→ Goal of the exercise
Your task is to copy each line of the material below that includes "lines".
(Supplied material begins)
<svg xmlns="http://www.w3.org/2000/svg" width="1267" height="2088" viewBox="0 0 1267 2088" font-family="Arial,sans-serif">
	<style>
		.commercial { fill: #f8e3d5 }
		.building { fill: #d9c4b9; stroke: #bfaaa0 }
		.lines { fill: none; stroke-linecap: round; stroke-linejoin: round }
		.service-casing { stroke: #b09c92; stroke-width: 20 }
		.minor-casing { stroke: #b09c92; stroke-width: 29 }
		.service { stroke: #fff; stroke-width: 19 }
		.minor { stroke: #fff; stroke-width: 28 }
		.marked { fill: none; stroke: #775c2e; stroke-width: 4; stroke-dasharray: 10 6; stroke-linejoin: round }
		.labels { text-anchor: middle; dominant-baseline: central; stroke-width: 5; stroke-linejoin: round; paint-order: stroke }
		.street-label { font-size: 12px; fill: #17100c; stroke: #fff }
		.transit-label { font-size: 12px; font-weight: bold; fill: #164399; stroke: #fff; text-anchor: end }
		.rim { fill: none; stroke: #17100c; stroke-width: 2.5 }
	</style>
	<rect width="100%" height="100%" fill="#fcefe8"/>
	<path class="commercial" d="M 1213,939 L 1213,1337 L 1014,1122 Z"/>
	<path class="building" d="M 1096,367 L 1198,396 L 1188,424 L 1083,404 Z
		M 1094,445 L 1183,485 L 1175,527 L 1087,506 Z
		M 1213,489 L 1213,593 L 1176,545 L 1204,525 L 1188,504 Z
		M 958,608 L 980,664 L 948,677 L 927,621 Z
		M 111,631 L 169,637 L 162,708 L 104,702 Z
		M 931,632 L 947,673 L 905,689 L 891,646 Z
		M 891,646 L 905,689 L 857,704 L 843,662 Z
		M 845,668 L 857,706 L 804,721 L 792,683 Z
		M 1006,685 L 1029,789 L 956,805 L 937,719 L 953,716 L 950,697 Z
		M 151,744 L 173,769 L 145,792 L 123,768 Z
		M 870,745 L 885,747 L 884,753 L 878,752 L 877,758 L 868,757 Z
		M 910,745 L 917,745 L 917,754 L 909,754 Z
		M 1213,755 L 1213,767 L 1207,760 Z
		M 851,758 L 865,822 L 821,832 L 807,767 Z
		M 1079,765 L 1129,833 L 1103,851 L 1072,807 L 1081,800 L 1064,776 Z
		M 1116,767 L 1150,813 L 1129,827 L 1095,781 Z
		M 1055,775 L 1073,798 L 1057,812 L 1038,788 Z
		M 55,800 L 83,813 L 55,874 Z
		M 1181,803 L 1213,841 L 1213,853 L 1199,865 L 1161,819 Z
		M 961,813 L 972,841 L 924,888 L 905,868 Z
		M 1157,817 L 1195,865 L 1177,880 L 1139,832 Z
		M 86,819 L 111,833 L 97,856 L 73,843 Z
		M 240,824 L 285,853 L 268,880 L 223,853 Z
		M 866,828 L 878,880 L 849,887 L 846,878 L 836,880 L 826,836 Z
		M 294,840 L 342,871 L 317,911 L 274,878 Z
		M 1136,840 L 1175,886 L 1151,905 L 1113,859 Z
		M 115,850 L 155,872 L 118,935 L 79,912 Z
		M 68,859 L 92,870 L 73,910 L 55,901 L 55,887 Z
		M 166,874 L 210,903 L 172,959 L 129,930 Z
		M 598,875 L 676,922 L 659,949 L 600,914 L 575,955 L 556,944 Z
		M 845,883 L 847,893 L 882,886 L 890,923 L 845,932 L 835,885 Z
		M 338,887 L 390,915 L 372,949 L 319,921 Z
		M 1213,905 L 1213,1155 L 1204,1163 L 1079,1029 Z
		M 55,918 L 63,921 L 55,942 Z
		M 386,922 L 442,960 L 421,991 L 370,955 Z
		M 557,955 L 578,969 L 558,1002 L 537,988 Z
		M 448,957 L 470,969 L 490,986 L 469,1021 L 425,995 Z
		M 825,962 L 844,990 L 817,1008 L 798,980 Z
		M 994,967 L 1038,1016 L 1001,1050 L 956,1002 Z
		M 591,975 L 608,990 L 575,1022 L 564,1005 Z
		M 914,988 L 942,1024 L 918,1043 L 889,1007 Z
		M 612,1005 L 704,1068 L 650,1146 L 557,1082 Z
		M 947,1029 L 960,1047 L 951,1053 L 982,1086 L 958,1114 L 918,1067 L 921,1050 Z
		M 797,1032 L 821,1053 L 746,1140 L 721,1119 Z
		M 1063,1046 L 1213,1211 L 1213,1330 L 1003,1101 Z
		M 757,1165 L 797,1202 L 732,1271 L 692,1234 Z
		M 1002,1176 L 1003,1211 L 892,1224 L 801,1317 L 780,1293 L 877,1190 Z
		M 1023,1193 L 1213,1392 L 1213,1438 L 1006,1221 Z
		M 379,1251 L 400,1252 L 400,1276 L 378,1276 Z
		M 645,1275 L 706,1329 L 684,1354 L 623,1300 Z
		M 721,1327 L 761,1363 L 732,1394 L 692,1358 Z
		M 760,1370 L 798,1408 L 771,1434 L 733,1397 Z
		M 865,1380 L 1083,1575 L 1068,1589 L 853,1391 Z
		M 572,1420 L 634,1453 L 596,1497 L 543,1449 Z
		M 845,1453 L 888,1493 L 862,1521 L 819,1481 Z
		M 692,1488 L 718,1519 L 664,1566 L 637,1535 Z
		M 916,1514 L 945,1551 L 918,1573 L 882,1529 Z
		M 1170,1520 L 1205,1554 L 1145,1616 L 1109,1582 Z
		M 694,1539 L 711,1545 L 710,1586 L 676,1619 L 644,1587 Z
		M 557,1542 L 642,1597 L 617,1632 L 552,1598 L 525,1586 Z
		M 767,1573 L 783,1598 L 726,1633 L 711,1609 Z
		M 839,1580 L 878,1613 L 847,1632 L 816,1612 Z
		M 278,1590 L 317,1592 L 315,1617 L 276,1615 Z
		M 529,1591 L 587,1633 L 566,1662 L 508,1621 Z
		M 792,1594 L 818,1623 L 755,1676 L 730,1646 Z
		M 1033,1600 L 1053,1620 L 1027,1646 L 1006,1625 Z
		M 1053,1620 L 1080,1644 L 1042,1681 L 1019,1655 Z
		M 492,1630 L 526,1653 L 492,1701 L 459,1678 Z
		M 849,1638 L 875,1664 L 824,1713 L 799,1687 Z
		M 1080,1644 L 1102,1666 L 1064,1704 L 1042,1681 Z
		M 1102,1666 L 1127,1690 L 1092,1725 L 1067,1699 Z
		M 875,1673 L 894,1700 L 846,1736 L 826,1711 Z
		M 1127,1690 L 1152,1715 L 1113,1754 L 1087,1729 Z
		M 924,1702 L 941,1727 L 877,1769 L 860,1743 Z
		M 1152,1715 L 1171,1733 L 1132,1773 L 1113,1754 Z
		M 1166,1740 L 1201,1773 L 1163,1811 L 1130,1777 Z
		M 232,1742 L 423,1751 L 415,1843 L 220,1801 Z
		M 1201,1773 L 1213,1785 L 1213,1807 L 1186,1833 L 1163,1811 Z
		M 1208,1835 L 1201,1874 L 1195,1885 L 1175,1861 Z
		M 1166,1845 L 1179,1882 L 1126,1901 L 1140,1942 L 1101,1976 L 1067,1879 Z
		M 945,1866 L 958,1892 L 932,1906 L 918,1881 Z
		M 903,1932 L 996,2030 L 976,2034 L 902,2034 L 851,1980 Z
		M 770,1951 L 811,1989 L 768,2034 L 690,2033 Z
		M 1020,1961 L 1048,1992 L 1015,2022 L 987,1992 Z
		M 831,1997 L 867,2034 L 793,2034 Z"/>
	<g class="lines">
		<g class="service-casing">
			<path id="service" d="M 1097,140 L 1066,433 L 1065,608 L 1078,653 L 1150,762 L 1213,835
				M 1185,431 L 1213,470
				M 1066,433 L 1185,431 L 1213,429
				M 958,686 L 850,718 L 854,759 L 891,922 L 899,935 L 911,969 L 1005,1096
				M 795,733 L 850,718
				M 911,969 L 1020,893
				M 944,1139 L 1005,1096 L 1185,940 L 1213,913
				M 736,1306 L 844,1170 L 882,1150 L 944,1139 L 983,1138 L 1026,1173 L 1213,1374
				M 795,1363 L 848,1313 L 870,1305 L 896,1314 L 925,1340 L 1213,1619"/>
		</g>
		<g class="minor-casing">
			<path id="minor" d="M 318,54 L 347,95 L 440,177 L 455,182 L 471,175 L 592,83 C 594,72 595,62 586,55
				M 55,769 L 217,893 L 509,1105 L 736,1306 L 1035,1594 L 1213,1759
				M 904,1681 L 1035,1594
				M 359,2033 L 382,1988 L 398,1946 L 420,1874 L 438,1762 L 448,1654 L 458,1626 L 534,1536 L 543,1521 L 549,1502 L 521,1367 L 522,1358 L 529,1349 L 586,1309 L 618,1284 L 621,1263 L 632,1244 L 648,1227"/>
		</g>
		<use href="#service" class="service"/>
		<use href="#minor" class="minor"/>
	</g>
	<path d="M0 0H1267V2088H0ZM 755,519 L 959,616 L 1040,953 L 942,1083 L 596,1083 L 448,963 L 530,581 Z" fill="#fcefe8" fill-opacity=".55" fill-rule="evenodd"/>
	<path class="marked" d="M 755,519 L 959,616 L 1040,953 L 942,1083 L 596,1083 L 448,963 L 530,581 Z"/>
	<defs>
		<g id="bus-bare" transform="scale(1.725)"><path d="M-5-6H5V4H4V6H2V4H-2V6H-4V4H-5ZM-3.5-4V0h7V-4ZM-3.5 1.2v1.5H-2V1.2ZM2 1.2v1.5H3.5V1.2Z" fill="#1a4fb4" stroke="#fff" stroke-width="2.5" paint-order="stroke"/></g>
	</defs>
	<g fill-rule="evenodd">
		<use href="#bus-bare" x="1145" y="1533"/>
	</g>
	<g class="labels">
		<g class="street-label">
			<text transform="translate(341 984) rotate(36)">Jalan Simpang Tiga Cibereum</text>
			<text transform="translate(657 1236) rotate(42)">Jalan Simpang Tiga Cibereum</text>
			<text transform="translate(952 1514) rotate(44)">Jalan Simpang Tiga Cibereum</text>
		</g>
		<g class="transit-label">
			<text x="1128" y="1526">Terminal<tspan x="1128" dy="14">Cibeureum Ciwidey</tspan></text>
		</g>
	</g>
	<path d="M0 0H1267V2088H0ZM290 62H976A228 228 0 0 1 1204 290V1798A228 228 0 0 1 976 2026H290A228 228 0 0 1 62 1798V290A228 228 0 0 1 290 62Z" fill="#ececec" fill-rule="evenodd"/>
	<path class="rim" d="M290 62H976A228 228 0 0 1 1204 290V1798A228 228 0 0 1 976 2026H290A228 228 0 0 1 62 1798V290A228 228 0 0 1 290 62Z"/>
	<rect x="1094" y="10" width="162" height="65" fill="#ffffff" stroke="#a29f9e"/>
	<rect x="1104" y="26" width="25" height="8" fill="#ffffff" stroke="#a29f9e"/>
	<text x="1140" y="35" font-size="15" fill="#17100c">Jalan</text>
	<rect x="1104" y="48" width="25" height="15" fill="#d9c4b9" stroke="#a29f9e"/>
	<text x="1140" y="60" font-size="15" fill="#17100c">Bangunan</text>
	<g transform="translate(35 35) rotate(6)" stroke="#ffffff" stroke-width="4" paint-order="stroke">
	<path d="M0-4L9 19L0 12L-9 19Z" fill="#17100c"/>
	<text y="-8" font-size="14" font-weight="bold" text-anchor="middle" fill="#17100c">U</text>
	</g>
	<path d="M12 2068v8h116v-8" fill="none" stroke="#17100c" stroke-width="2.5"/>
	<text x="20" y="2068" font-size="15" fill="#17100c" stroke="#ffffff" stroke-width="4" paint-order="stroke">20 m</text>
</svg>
(Supplied material ends)
→ Answer
		.lines { fill: none; stroke-linecap: round; stroke-linejoin: round }
	<g class="lines">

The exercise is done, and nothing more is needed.